Action item
Print all records exactly, pictures left out.

Page-level text extractions

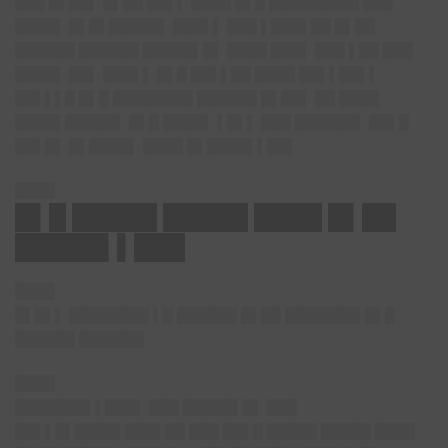
███ █▌██▌ █▌██ ██▌▌ ████ █▌█ █████████ ███
████▌ █▌█▌█████▌ ███▌▌ ███ ▌███▌██ █▌██
██████ ██████ █████▌█▌ ████ ███▌ ███ ▌██ ███
████▌ ██▌ ███▌▌ █▌█ ██▌▌██ ████ ██▌▌██▌▌
██▌▌▌█ █▌█ ████████ ██████ █▌██▌ ██ ████
████▌█████▌ █▌█ ████▌ ▌█▌▌ ███ ██████▌ ██▌█
██▌█▌ █▌████▌ ████ █▌████▌▌██▌
████
█▌█ █████ █████ ████ █▌██
█████▌▌███
████
█▌█▌▌ ████████ ▌█ ██████ █▌██ ███████▌█▌█
██████ ██████▌
████
███████▌▌███▌ ███ █████▌█▌ ███
██▌▌█▌████▌███▌██ ███ ██▌█ █████ █████ ████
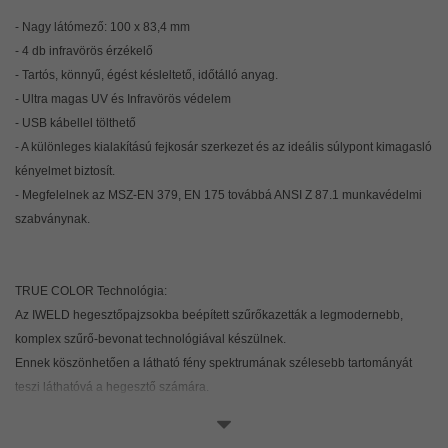
- Nagy látómező: 100 x 83,4 mm
- 4 db infravörös érzékelő
- Tartós, könnyű, égést késleltető, időtálló anyag.
- Ultra magas UV és Infravörös védelem
- USB kábellel tölthető
- A különleges kialakítású fejkosár szerkezet és az ideális súlypont kimagasló
kényelmet biztosít.
- Megfelelnek az MSZ-EN 379, EN 175 továbbá ANSI Z 87.1 munkavédelmi
szabványnak.
TRUE COLOR Technológia:
Az IWELD hegesztőpajzsokba beépített szűrőkazetták a legmodernebb,
komplex szűrő-bevonat technológiával készülnek.
Ennek köszönhetően a látható fény spektrumának szélesebb tartományát
teszi láthatóvá a hegesztő számára.
A technológia kiváló optikai tulajdonságokat és valósághoz közeli
színhűséget biztosít.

Output
███ █▌██▌ █▌██ ██▌▌ ████ █▌█ █████████ ███
████▌ █▌█▌█████▌ ███▌▌ ███ ▌███▌██ █▌██
██████ ██████ █████▌█▌ ████ ███▌ ███ ▌██ ███
████▌ ██▌ ███▌▌ █▌█ ██▌▌██ ████ ██▌▌██▌▌
██▌▌▌█ █▌█ ████████ ██████ █▌██▌ ██ ████
████▌█████▌ █▌█ ████▌ ▌█▌▌ ███ ██████▌ ██▌█
██▌█▌ █▌████▌ ████ █▌████▌▌██▌
████
█▌█ █████ █████ ████ █▌██
█████▌▌███
████
█▌█▌▌ ████████ ▌█ ██████ █▌██ ███████▌█▌█
██████ ██████▌
████
███████▌▌███▌ ███ █████▌█▌ ███
██▌▌█▌████▌███▌██ ███ ██▌█ █████ █████ ████
- Nagy látómező: 100 x 83,4 mm
- 4 db infravörös érzékelő
- Tartós, könnyű, égést késleltető, időtálló anyag.
- Ultra magas UV és Infravörös védelem
- USB kábellel tölthető
- A különleges kialakítású fejkosár szerkezet és az ideális súlypont kimagasló
kényelmet biztosít.
- Megfelelnek az MSZ-EN 379, EN 175 továbbá ANSI Z 87.1 munkavédelmi
szabványnak.
TRUE COLOR Technológia:
Az IWELD hegesztőpajzsokba beépített szűrőkazetták a legmodernebb,
komplex szűrő-bevonat technológiával készülnek.
Ennek köszönhetően a látható fény spektrumának szélesebb tartományát
teszi láthatóvá a hegesztő számára.
A technológia kiváló optikai tulajdonságokat és valósághoz közeli
színhűséget biztosít.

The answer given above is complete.